# [EXERCISE INSTRUCTIONS]
For the data that follows, give the number of lines in which "endowment" appears. Add nothing to it.

Stored data entries
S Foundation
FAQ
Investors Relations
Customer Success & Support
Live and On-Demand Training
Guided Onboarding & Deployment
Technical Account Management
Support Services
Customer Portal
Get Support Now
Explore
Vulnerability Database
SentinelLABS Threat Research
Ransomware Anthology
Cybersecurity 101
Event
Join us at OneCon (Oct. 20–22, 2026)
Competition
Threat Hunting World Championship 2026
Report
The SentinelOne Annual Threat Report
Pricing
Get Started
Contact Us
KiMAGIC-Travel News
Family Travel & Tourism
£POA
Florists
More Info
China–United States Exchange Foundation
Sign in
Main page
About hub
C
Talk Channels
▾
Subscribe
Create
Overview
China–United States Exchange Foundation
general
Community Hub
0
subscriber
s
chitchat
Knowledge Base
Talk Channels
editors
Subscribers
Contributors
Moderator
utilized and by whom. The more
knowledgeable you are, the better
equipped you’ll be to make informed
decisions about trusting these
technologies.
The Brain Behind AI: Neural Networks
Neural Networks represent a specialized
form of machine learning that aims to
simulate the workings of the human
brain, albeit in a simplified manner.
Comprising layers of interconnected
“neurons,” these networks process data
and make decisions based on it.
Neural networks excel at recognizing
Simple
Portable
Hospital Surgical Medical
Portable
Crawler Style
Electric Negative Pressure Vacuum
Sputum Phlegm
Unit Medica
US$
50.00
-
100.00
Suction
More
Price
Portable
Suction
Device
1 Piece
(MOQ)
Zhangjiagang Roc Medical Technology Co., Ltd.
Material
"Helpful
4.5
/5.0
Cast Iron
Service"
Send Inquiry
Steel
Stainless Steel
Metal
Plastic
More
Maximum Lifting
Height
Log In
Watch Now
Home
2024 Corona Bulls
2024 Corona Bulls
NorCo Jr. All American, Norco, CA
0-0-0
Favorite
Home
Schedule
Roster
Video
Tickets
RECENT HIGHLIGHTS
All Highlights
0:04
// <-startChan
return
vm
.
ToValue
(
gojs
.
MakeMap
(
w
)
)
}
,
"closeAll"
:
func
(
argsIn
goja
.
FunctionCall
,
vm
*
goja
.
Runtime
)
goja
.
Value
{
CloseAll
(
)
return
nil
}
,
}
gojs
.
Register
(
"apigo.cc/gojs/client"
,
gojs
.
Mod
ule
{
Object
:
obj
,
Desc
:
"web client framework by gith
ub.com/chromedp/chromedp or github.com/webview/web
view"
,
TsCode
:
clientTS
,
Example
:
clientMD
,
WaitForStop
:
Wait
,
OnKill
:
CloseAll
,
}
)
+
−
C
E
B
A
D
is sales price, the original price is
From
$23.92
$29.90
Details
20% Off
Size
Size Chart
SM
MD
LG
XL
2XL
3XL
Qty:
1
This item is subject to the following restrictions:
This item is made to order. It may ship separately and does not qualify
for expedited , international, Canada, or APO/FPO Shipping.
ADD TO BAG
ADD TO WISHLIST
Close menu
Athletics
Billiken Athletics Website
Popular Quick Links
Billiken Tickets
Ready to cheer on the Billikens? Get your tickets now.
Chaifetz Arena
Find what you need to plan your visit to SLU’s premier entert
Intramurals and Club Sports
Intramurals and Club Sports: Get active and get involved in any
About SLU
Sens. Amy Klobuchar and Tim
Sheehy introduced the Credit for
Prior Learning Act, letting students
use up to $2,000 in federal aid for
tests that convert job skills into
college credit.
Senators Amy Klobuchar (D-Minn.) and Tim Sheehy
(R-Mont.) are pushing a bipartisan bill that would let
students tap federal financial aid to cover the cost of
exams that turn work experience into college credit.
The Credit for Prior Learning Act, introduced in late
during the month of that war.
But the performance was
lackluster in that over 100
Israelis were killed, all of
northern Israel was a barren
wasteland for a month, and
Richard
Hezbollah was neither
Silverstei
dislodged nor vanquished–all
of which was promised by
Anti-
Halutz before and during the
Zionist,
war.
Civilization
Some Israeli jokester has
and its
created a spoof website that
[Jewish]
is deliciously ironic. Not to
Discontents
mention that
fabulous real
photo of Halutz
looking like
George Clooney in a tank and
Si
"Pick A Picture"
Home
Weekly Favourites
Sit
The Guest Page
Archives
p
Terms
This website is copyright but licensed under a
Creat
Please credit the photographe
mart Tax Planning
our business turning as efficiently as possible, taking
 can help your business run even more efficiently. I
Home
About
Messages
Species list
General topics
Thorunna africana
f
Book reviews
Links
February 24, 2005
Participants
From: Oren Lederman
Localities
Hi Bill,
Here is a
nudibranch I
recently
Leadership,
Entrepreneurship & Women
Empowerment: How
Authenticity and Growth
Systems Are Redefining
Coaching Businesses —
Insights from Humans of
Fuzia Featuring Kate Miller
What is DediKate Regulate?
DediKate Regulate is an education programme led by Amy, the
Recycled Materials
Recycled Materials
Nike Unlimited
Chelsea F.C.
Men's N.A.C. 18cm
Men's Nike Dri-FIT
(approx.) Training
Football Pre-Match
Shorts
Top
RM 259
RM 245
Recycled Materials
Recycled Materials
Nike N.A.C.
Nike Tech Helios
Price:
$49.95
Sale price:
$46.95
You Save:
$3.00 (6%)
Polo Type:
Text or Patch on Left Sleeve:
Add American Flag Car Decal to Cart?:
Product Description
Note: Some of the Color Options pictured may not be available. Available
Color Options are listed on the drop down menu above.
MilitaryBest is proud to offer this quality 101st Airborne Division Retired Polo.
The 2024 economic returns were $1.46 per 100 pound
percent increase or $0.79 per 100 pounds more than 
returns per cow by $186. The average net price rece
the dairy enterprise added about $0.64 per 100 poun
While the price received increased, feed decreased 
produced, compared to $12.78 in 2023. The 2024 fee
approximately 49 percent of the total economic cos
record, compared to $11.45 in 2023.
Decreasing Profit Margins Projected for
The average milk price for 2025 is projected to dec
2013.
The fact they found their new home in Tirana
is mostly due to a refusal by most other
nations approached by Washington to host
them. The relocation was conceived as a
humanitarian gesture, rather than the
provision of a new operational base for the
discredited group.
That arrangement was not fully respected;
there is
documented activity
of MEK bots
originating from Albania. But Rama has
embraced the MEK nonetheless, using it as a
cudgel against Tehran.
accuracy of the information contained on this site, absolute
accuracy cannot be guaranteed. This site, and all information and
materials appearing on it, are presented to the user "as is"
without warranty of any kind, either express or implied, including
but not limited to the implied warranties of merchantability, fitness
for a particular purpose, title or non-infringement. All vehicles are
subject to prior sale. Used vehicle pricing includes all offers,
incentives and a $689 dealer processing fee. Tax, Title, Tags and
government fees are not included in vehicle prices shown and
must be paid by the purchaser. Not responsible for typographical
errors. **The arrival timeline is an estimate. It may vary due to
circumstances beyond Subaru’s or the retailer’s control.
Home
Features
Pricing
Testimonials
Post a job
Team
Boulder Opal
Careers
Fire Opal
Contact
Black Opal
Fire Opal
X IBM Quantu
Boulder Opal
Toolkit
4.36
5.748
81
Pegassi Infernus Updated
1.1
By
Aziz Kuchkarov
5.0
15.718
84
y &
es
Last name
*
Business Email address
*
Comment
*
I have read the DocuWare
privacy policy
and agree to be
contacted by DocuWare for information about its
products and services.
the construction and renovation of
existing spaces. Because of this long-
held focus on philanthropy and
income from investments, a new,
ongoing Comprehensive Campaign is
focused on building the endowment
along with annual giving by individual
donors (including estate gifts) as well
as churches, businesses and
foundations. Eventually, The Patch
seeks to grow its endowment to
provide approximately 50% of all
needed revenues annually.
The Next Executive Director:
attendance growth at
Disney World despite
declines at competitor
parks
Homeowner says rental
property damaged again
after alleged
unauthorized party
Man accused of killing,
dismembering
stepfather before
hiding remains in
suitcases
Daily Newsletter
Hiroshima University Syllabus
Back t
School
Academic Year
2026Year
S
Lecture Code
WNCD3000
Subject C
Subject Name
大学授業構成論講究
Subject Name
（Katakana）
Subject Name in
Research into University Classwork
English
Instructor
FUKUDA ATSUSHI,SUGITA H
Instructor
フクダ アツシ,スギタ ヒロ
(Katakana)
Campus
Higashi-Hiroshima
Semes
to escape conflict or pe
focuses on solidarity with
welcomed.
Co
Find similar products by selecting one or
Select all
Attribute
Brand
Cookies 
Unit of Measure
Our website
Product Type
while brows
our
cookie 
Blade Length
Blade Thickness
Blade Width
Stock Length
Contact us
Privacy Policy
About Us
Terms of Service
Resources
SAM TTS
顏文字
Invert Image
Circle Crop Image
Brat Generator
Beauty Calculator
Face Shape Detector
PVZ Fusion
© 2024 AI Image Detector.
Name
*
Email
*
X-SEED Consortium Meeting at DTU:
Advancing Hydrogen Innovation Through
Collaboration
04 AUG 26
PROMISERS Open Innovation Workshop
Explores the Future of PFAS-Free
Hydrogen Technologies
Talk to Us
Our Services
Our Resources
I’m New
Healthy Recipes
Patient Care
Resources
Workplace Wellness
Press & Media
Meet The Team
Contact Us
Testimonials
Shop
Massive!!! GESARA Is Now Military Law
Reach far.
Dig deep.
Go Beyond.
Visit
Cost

# [SOLUTION TO THE PROBLEM]
2